Alega, em suma, que em 09/05/2018 comprou uma fracção autónoma sita em Vale de Gatos, Freguesia de Amora, concelho do Seixal, negócio em que a Demandada interveio, e que o valor do negócio foi de € 240.000,00, correspondendo € 225.240,00 ao valor pago pela fracção autónoma e €14.760,00 à comissão da agência imobiliária, tendo o Demandante questionado esta sobre o valor do Imposto a pagar, tendo-lhe sido respondido que esse cálculo teria por base o valor total do negócio, discordando o Demandante por considerar não ser devido imposto de IMT e IS sobre o valor pago à agência Imobiliária, tendo solicitado esclarecimentos à Autoridade Tributária e Aduaneira e que no dia da escritura a sociedade de mediação, aqui Demandada persistiu em declarar o valor total do negócio, ao que acedeu o Demandante, mas informando que iria reagir posteriormente, traduzindo-se numa diferença de mais €1.151,10, considerando o cálculo que resultou da simulação (€ 8.481,72).

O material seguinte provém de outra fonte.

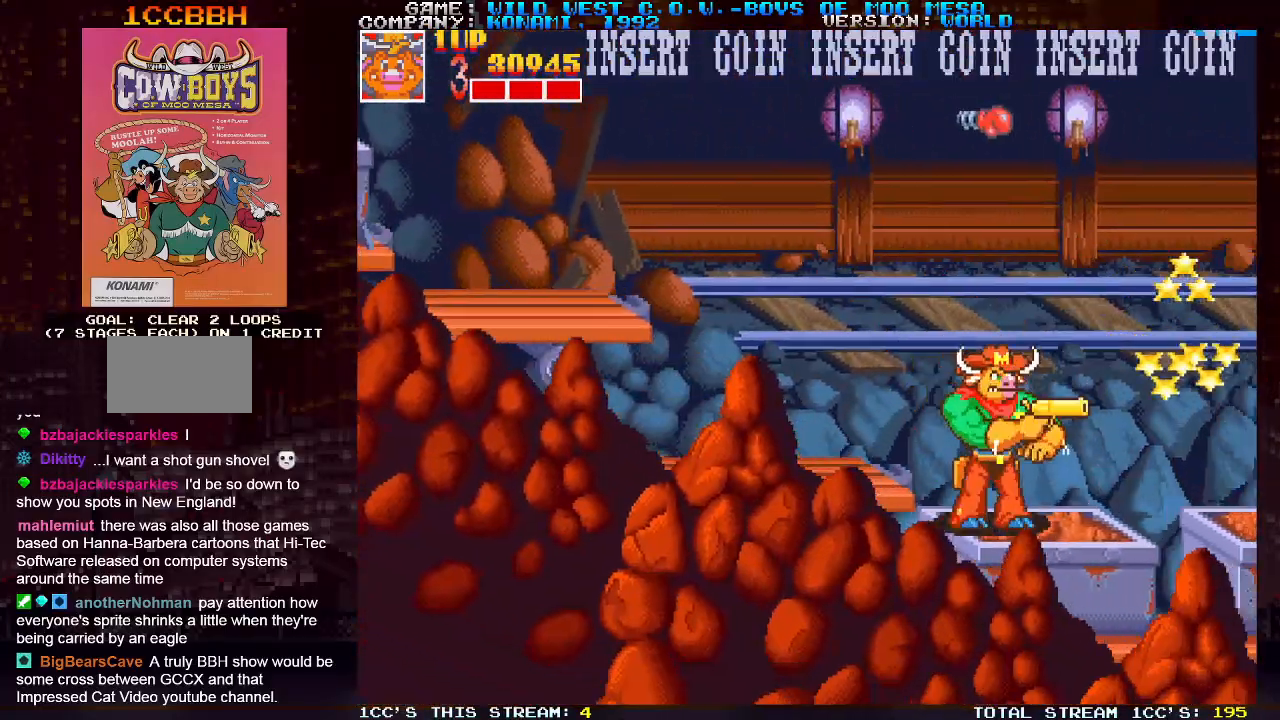
{"buttons": [], "left_stick": "center", "events": [[17, "SQUARE", "up"], [67, "SQUARE", "down"], [100, "SQUARE", "up"], [150, "SQUARE", "down"], [200, "SQUARE", "up"], [250, "SQUARE", "down"], [367, "SQUARE", "up"], [417, "SQUARE", "down"], [500, "SQUARE", "up"]]}
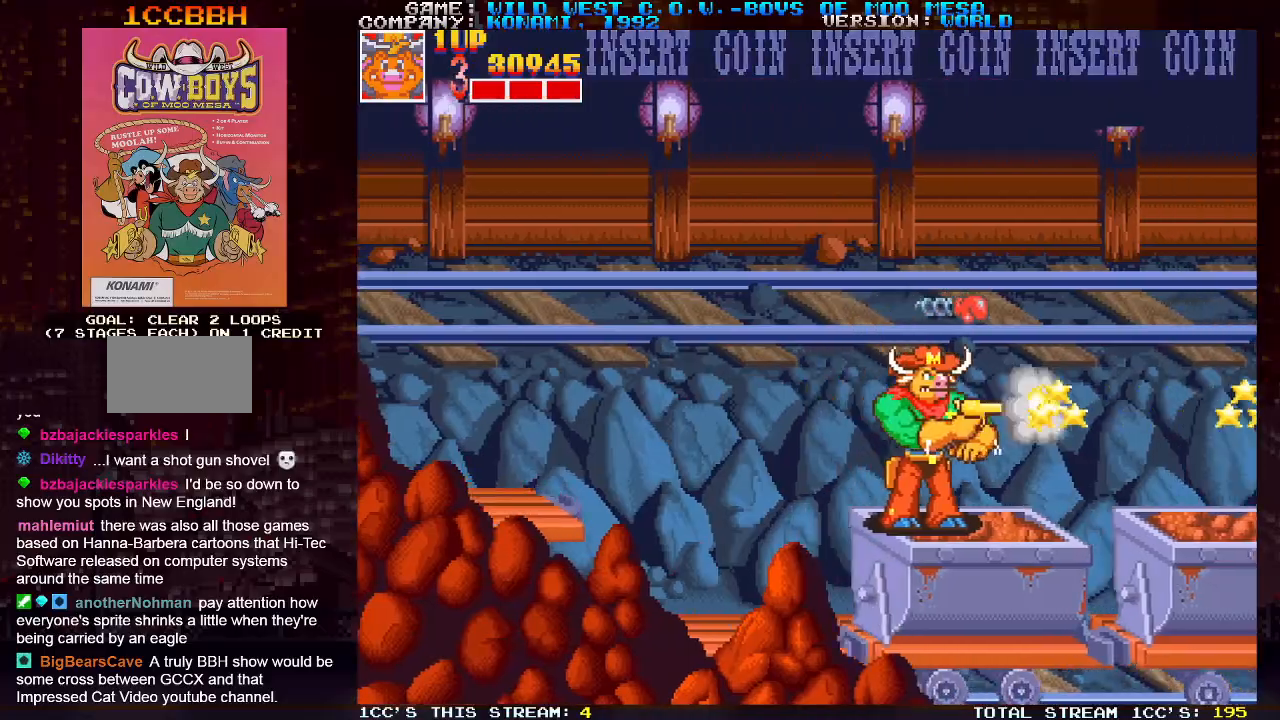
{"buttons": ["SQUARE"], "left_stick": "center", "events": [[317, "SQUARE", "down"], [350, "SQUARE", "up"], [500, "SQUARE", "down"]]}
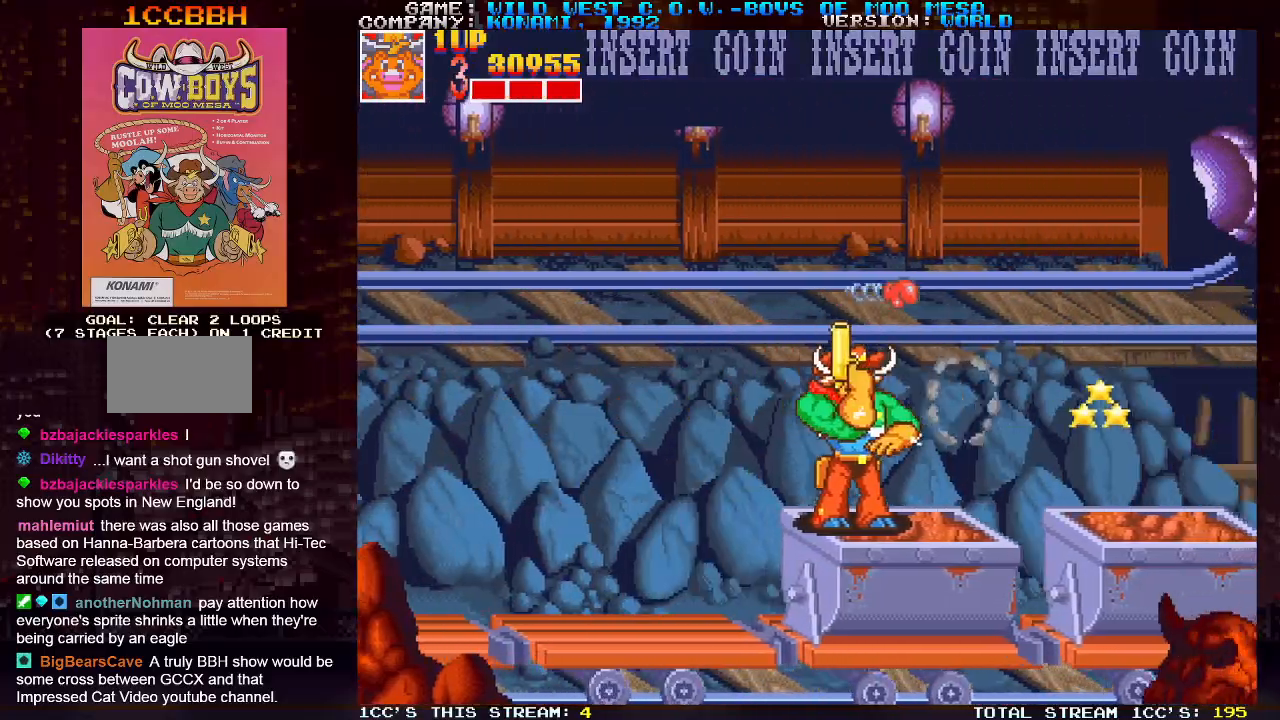
{"buttons": [], "left_stick": "center", "events": [[50, "SQUARE", "up"]]}
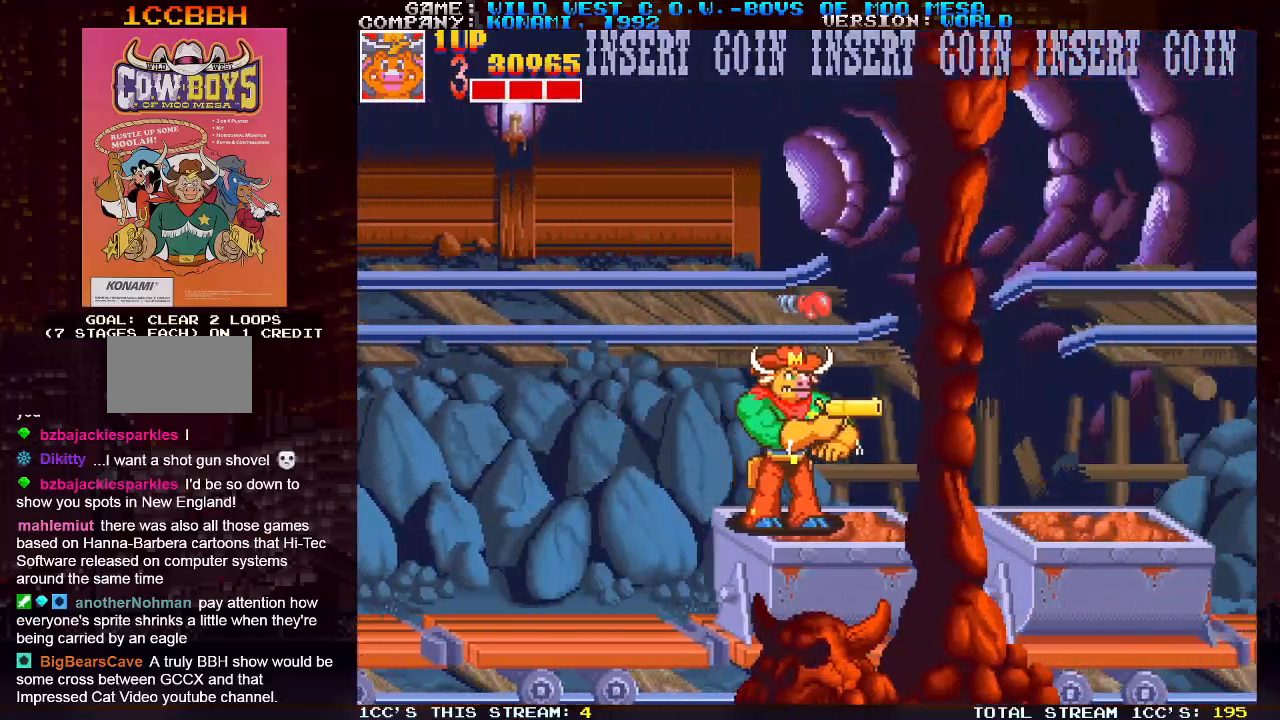
{"buttons": [], "left_stick": "center", "events": []}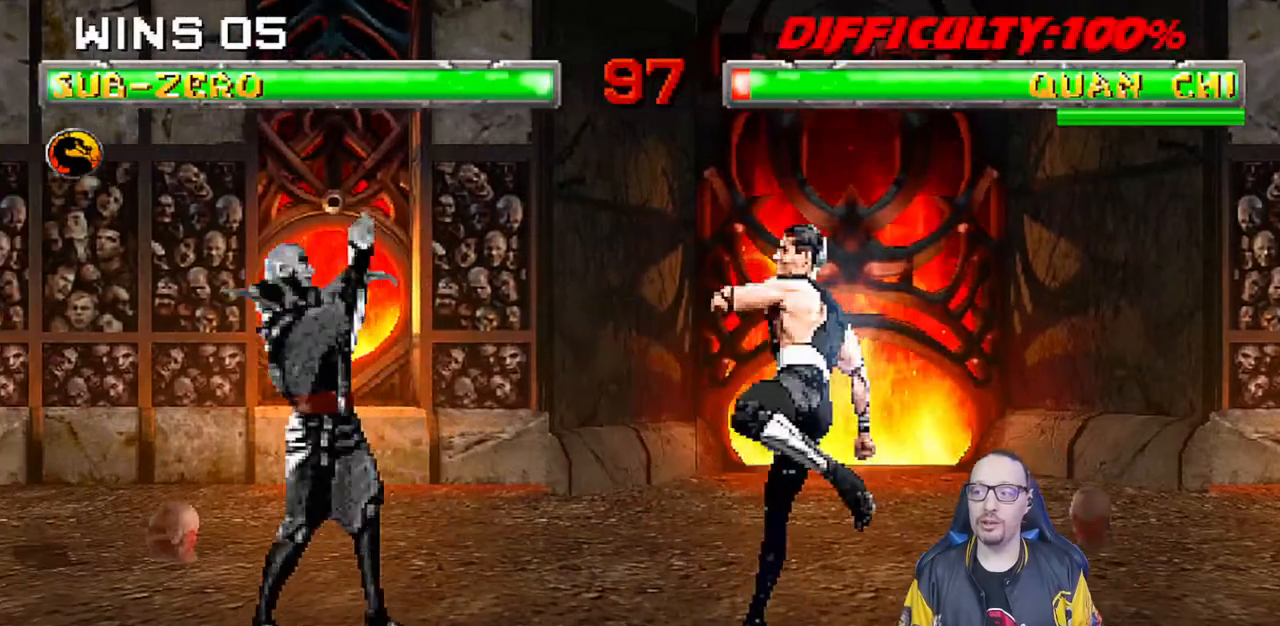
Gameplay with a controller (PlayStation layout); each line is a JSON object with the inputs held at the frame after it (dt_ms = milliseconds from this image to that frame). "events" lists button and stick changes between this image and that frame as [ms after this image, input, new state], when the widget could be followed in between. Not read: R2.
{"dt_ms": 500, "buttons": ["R1"], "left_stick": "center", "right_stick": "center", "events": [[17, "DPAD_LEFT", "down"], [33, "DPAD_DOWN", "up"], [83, "DPAD_LEFT", "up"], [100, "CROSS", "down"], [183, "R1", "down"], [217, "CROSS", "up"]]}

Mais alegou o Demandante nos termos do seu requerimento inicial, de fls. 3 e 4, que aqui se dá por integralmente reproduzido.
A Demandada, regularmente citada, em 16/10/2018 (cfr. fls. 28), apresentou a sua contestação, de fls. 31 a 33, que aqui se dá por integralmente reproduzida, em 30/10/2018.
Em suma, a Demandada defendeu-se alegando que interveio como mediadora imobiliária no negócio de venda da fracção autónoma sita em Vale de Gatos, no valor de € 240.000,00, celebrado entre o Demandante, comprador, e o vendedor da referida fracção, a quem prestou um serviço de mediação imobiliária e com quem acordou a comissão, não tendo o Demandante tido qualquer encargo com aquela. Mais alegou que o vendedor e o Demandante acordaram que o valor do negócio era de €240.000,00, tendo sido reduzido a escrito através de contrato promessa, que foi a manifestação expressa da vontade do vendedor e do comprador, e que bem sabia o Demandante que sobre o preço de venda, teria de pagar o IMT e o IS até à celebração da escritura pública e que na posse de todos os esclarecimentos insistiu em prosseguir com o negócio. Alegou também a Demandada que entre si e o vendedor foi acordado que seria deduzido o valor da comissão no valor que ia receber do imóvel para pagamento da comissão contratada, terminando pugnando pela absolvição da Demandada.
O Demandante recusou aceder à pré-mediação (cfr.fls. 4), pelo que foi agendada data para realização da audiência de julgamento (cfr. fls. 55).
No dia designado (03/04/2019, pelas 10h00m), realizou-se a audiência de julgamento nos termos da acta de fls. 75 a 77, tendo sido agendada data para a sua continuação, para prolacção da sentença.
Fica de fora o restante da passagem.